On Thursday, Sony shocked the e-sports world by acquiring Evo, the biggest fighting game tournament in the world. Reactions were immediately mixed. While some celebrated the new partnership, others lamented that the once plucky tournament had been lost to corporate greed.
The anxiety around the deal isn’t unfounded. Confused fans are now left wondering if games like Super Smash Bros. will still have a seat at the table or if Sony is going to strongarm its competitors out of the competitive fighting game arena. Evo claims that the tournament will remain platform-agnostic, but only time will tell how true that ends up being.
Whatever the long-term repercussions are, the deal is ultimately a necessary step for an industry that still desperately needs to grow up.
Harassment and e-sports
The e-sports industry is gigantic. The biggest companies in the world routinely line up to sponsor events and teams. Millions of dollars are up for grabs at some of gaming’s most high-profile tournaments. Before COVID-19, e-sports events like Overwatch League could pack an arena with fans just as easily as a WWE PPV event.
Despite those high stakes, there’s a dark underbelly that continues to threaten the industry.
Take Evo, for instance. The fighting game tournament had a sickening moment last summer that undermined its prestige. In July, allegations of sexual misconduct surfaced against CEO Joey Cuellar. Evo fired Cuellar and brought in an interim CEO, but the damage was done. Major game studios like Capcom immediately pulled their support from the event and it was canceled as a result.

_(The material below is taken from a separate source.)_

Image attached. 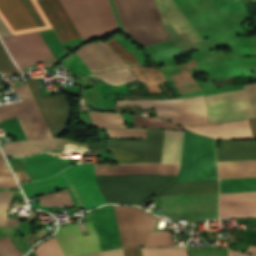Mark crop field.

That wasn’t the only controversy in its orbit. The fiasco came amid a wave of similar allegations against several popular players in the fighting game community. One Reddit thread chronicles over 100 allegations made against players in the Super Smash Bros. scene alone.
Stories like this are depressingly commonplace in e-sports to this day. Just this week, Alienware reportedly cut off its partnership with League of Legends developer Riot Games after the studio’s CEO Nicolo Laurent was accused of harassment. Alienware was a major sponsor for Riot’s e-sports events, lending its branding to broadcasts.
Then there’s the fan base, which can be a hotbed for deplorable behavior itself. In 2016, pro Hearthstone player Terrence Miller was the victim of racist abuse from viewers on Twitch during an e-sports broadcast. The moment was one of the industry’s countless reckonings, forcing Twitch and Blizzard to get more serious about moderating e-sports fans.
These problems still persist at every level of the industry. It’s hard to write it off as a few bad apples when this degree of toxicity goes all the way to the top. Something has to change.
Corporate intervention
Usually a corporate takeover wouldn’t be a cause for celebration, but it’s a sigh of relief when it comes to Evo. After the tournament’s tumultuous 2020, it seemed like the event would be dead in the water moving forward. The organization’s failure to curb widespread harassment felt like a death sentence. Even if Evo wanted to turn things around, it’s difficult to ignore such an egregious situation.
A third party had to reset the narrative — and that’s where Sony comes in. The announcement came with a renewed commitment to fighting the toxicity that’s plagued the event. Both Sony and Evo itself put that idea front and center in their respective press releases announcing the deal.
“We want to reaffirm that harassment or abuse of any kind has no place within Evo or any of our future events,” said Evo. “We’re taking every precaution to make sure members of our community will always be treated with the respect, dignity, and decency you deserve.”
Sony pointed back to Evo’s statement in its own press release. “At PlayStation, we’ve always made that our highest priority. As a collective team, we’ll work closely together to ensure future Evo events are safe and welcoming for the entire community,” it said.
The careful corporate language is refreshing in the wake of last year’s chaos. Evo needed to be sanitized, and a huge company like Sony simply has the resources to get it done. It’s not just money that Sony brings to the table — it’s reputation.
That’s not to say there won’t be problems down the road. Massive corporate acquisitions like this should always ring alarm bells on some level. That’s especially true in the gaming world, where deals like this can have a negative impact on players. Just look at Microsoft’s freshly closed Bethesda purchase, which will make some of the studio’s future games exclusive to Microsoft platforms.
But protecting people from abuse and harassment has to be the number one priority. If this is what it’s going to take to get it done, it’s a deal worth making. Even if Sony decides to replace Super Smash Bros. with its own knockoff, that’s a miniscule concern when there’s a more dire problem to solve.